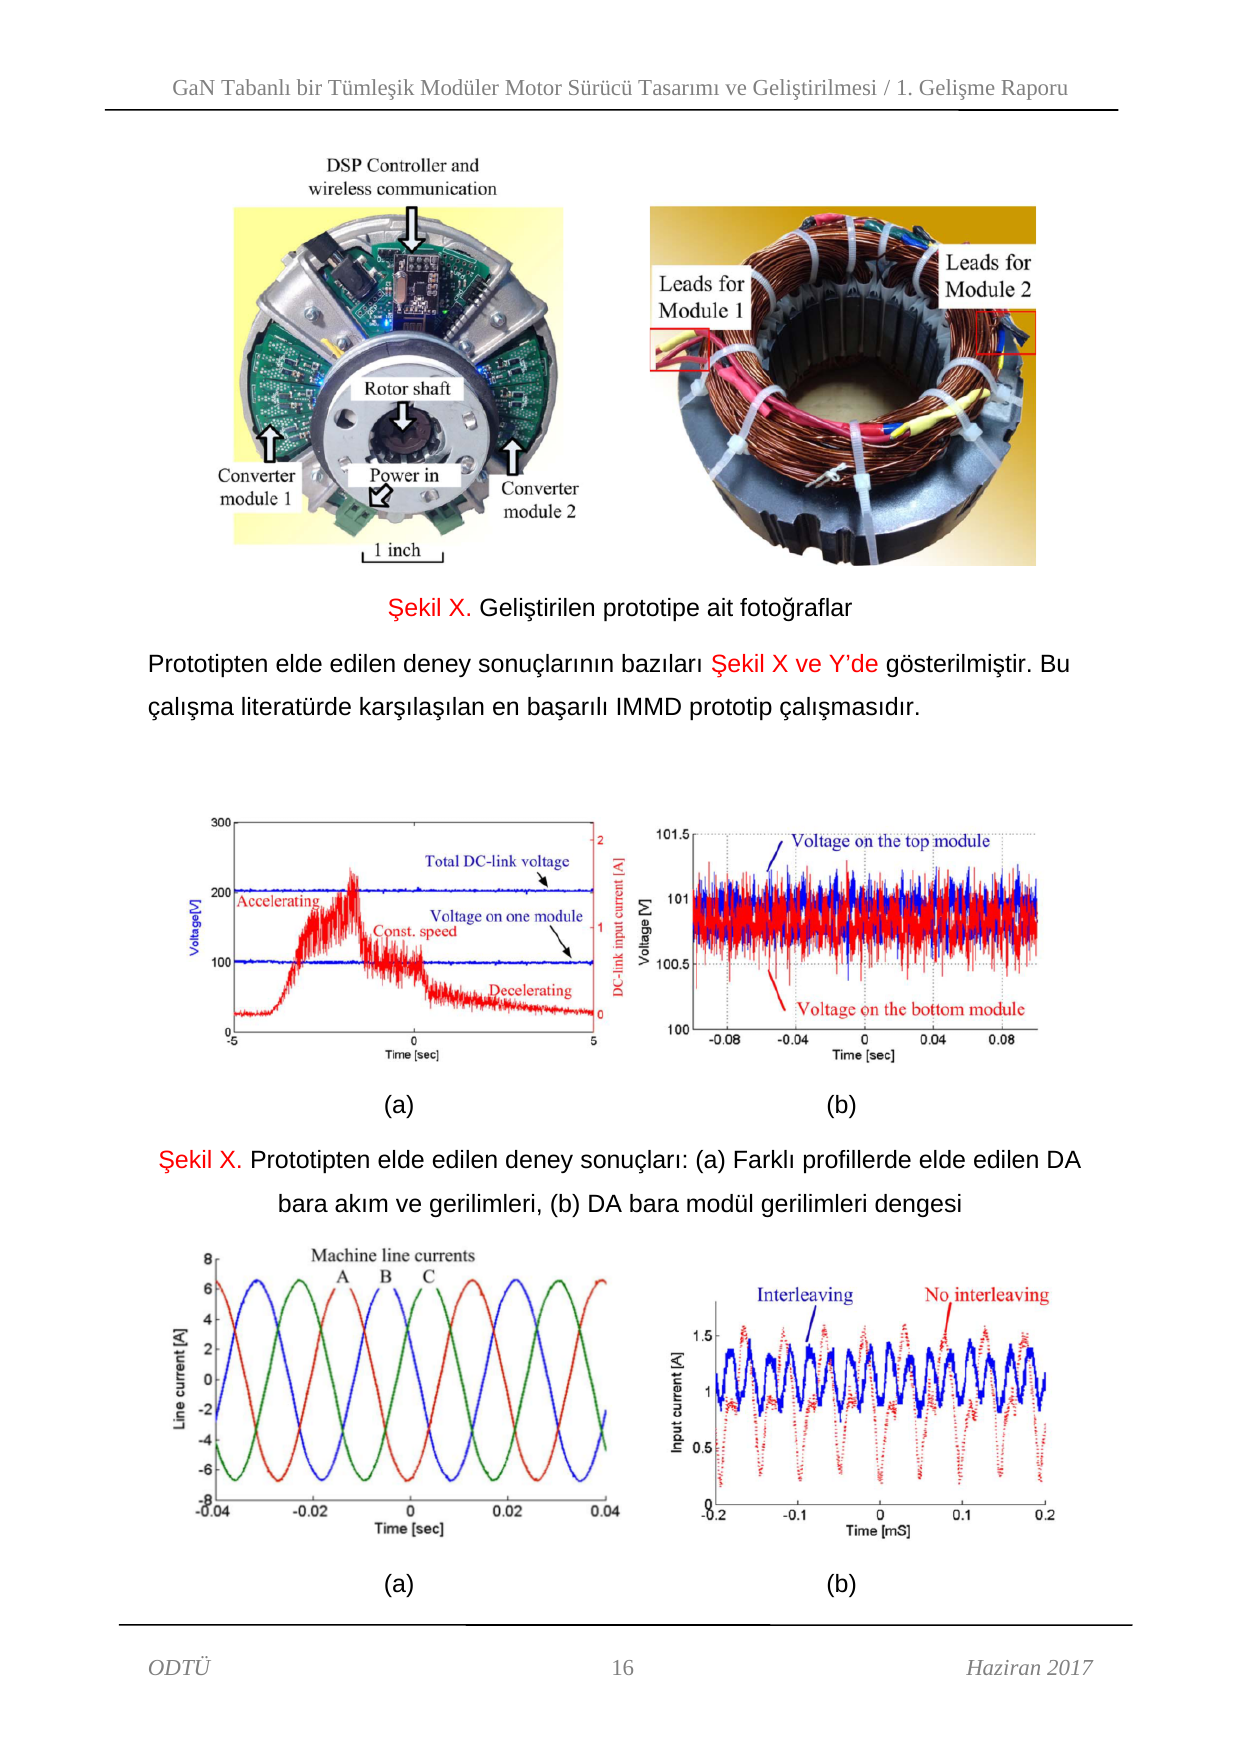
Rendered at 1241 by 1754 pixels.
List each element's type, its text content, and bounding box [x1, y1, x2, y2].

picture [169, 1244, 631, 1542]
picture [665, 1279, 1072, 1542]
picture [185, 802, 1056, 1064]
text Şekil X. Geliştirilen prototipe ait fotoğraflar [148, 593, 1093, 622]
text (a) (b) [148, 1090, 1093, 1118]
text Şekil X. Prototipten elde edilen deney sonuçları: (a) Farklı profillerde elde edilen DA bara akım ve gerilimleri, (b) DA bara modül gerilimleri dengesi [148, 1145, 1093, 1217]
picture [203, 147, 588, 566]
picture [649, 200, 1037, 566]
text (a) (b) [148, 1569, 1093, 1598]
text Prototipten elde edilen deney sonuçlarının bazıları Şekil X ve Y’de gösterilmiştir. Bu çalışma literatürde karşılaşılan en başarılı IMMD prototip çalışmasıdır. [148, 648, 1093, 720]
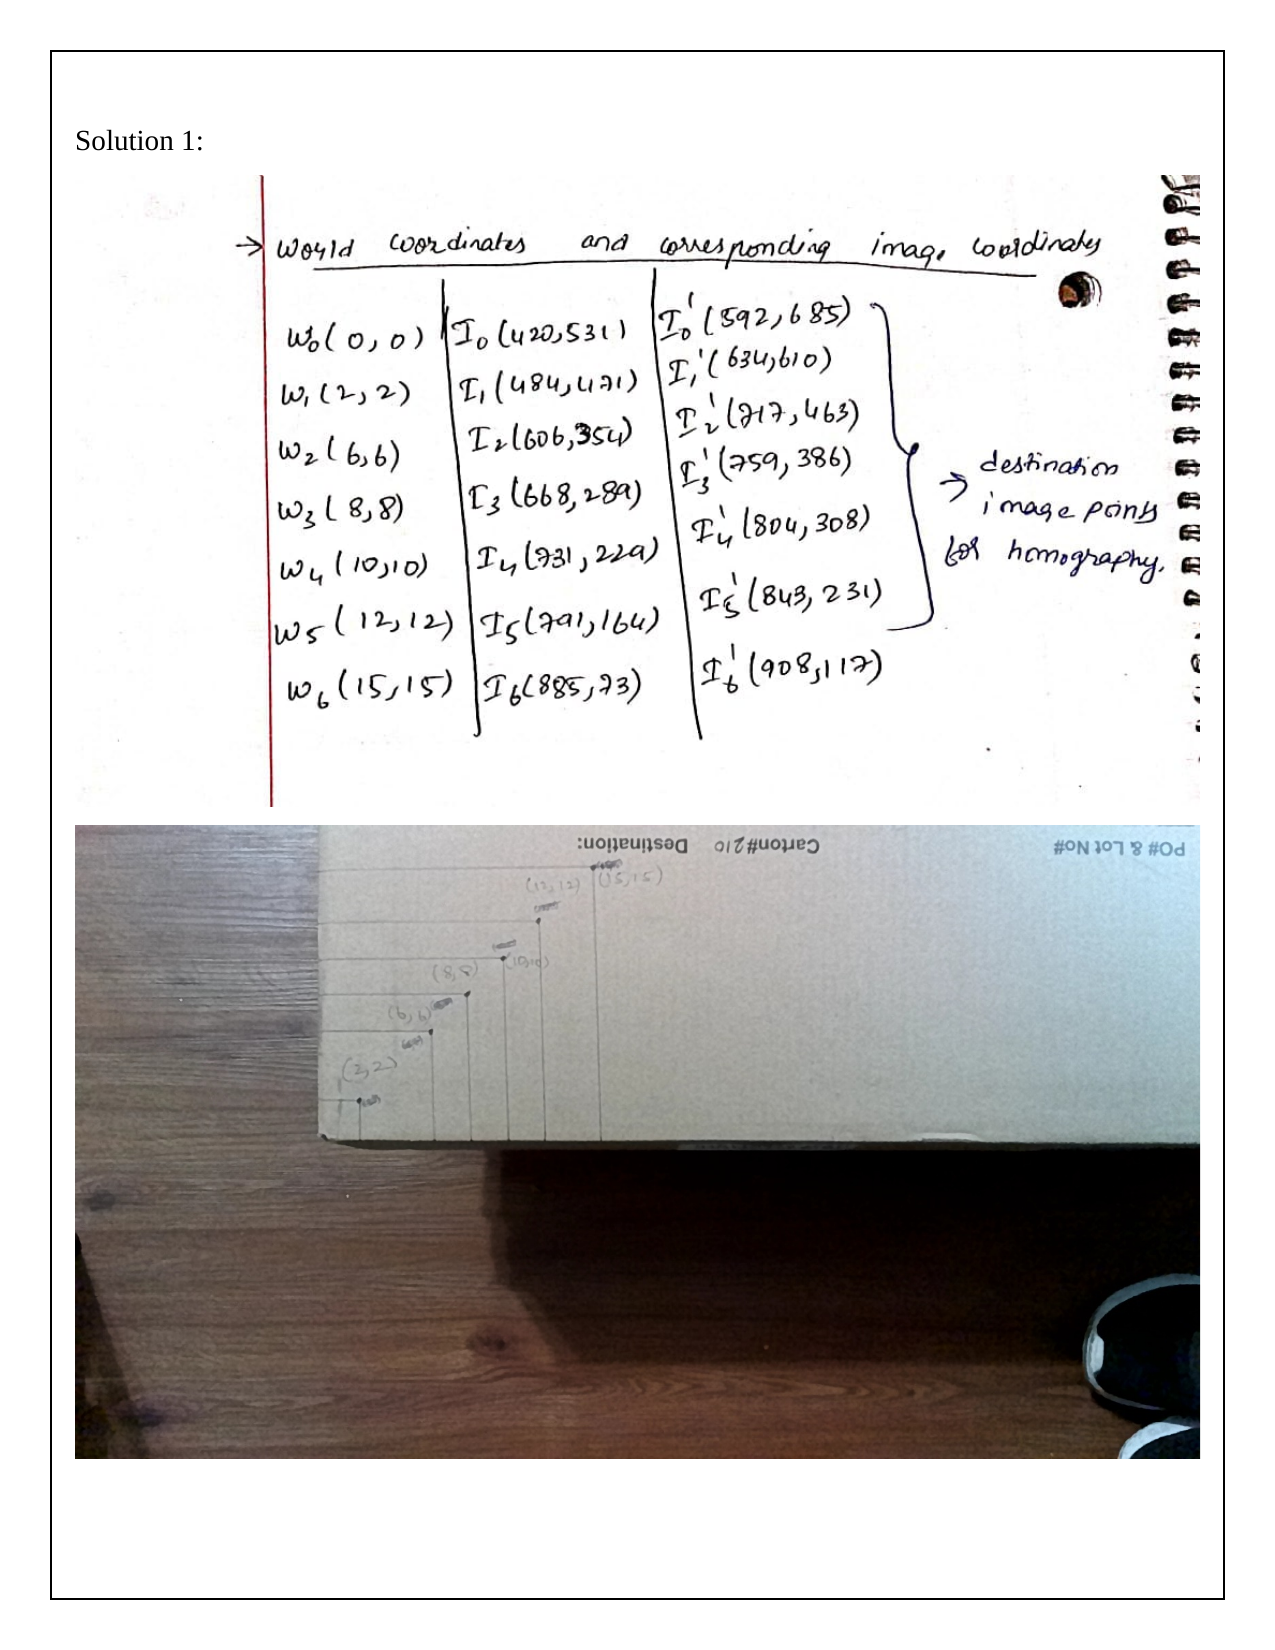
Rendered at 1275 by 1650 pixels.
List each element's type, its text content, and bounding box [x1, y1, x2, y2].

picture [75, 175, 1200, 807]
text Solution 1: [75, 123, 1200, 156]
picture [75, 825, 1200, 1459]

» EXERCISE BRIEF: In your copy of the listing, please omit the pictures and keep every word exact.

» RESPONSE TO THIS EXERCISE:
Rendered at 1241 by 1754 pixels.
List each element's type, its text content, and bounding box [x1, y1, x2, y2].

picture [169, 1244, 631, 1542]
picture [665, 1279, 1072, 1542]
picture [185, 802, 1056, 1064]
text Şekil X. Geliştirilen prototipe ait fotoğraflar [148, 593, 1093, 622]
text (a) (b) [148, 1090, 1093, 1118]
text Şekil X. Prototipten elde edilen deney sonuçları: (a) Farklı profillerde elde edilen DA bara akım ve gerilimleri, (b) DA bara modül gerilimleri dengesi [148, 1145, 1093, 1217]
picture [203, 147, 588, 566]
picture [649, 200, 1037, 566]
text (a) (b) [148, 1569, 1093, 1598]
text Prototipten elde edilen deney sonuçlarının bazıları Şekil X ve Y’de gösterilmiştir. Bu çalışma literatürde karşılaşılan en başarılı IMMD prototip çalışmasıdır. [148, 648, 1093, 720]
Rendered at 1275 by 1650 pixels.
List each element's type, its text content, and bounding box [x1, y1, x2, y2].

picture [75, 175, 1200, 807]
text Solution 1: [75, 123, 1200, 156]
picture [75, 825, 1200, 1459]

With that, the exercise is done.